Mayor Jerry Sanders of the City of San Diego has proclaimed Wednesday, May 14, 2008 “William R. Freeman, M.D. Day.” The day recognizes Freeman’s “outstanding professional and personal commitment toward improving the vision of those affected by retinal degenerative diseases.”
Since coming to UC San Diego in 1986, Freeman has built a clinical and research enterprise of excellence known world-wide. The new Joan and Irwin Jacobs Retina Center supports a research team dedicated to attacking retinal diseases that cause blindness and vision loss. The center houses projects seeking to find solutions for people of all ages who suffer from retina problems, which include debilitating disorders such as macular degeneration, diabetic retinopathy, tumors, and infectious and inherited diseases.
Freeman is a prolific researcher and noted clinician and surgeon devoted to thwarting vision-threatening eye diseases. Freeman’s research focus has included using gene therapy to restore eyesight; use of artificial retinas; new drug therapies; and improving surgical techniques and technologies that allow a more accurate diagnosis and treatment.

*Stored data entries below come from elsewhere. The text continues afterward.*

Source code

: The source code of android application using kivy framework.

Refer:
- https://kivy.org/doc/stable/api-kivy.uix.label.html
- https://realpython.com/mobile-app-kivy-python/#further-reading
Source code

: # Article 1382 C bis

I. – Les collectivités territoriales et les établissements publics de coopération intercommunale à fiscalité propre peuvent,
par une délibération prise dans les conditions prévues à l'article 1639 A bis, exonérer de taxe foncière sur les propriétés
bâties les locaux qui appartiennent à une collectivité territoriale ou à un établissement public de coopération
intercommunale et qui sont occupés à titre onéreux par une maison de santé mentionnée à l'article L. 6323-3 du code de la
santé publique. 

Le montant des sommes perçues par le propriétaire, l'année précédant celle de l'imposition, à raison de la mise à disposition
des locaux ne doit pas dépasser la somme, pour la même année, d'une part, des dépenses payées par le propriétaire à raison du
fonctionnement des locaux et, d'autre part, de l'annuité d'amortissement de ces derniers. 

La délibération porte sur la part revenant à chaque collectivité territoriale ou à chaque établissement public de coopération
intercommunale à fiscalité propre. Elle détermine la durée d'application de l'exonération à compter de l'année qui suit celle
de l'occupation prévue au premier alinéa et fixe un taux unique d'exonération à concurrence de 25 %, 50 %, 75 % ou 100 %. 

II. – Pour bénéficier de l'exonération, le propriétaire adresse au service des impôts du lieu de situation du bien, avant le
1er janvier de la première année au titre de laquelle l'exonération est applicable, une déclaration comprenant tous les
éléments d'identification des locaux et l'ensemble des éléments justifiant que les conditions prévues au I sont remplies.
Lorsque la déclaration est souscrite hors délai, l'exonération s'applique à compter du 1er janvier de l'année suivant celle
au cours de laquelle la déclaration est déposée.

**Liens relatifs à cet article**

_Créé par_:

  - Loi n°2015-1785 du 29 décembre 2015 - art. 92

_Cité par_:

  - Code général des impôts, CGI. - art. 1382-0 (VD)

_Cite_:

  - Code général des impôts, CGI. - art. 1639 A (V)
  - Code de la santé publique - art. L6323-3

Freeman has published over 425 scientific papers, nearly 300 scientific abstracts, the highly regarded book Practical Atlas of Retinal Disease and Therapy, as well as numerous important medical chapters in the field of retina disease. He is listed among The Best Doctors in America, and serves on the editorial boards of many prestigious journals, including Retina, Ophthalmology, and the Journal of Uveitis and Ocular Inflamation. Freeman was also selected as the permanent President of the International Society of Ocular Infections.
“Dr. Freeman has long been and will continue to be an important innovator and contributor to the world of retinal diseases. All of us at Shiley Eye Center are proud to be associated with him,” said Stuart Brown, M.D., professor and Chair of the UC San Diego Department of Ophthalmology, and director of the Shiley Eye Center.
“It is a great honor to receive this recognition from FFB and from our Mayor,” said Freeman. “We at the Jacobs Retina Center have been working hard to advance treatments for patients with retinal disease. This award is a validation of that work. We hope to work closely with FFB, the NIH, and our university colleagues here at UC San Diego, as well as other institutions in San Diego, and our local biotechnology community to pursue the best treatments for patients with retinal disease. We are utilizing the most advanced basic scientific techniques and clinical trials methodologies to advance these goals. This award will be shared with all of my colleagues here at the Jacobs Retina Center, without whom our progress would not be possible.”
About Dining in the Dark
The inaugural San Diego Dining in the Dark event will be held Wednesday, May 14, 2008, at The US Grant, 326 Broadway, San Diego, CA 92101. Wine tasting and silent auction begin at 5:30 p.m. followed by dinner and awards at 7:00 p.m.
Dining in the Dark is a unique sensory awareness experience that takes guests on a journey of tastes, sounds and touch, completely in the dark. Created in Germany, Dining in the Dark is a one-of-a-kind concept that has been enjoyed by many people across Europe and has been creating a buzz in the United States in recent years. Visually impaired servers will guide guests through an unforgettable dining experience that will allow participants to understand the darkness of daily life for those affected by blindness.
Proceeds from this event will benefit more than nine million Americans who are losing their sight to degenerative retinal diseases such as age-related macular degeneration, retinitis pigmentosa, Usher syndrome, and other similar diseases.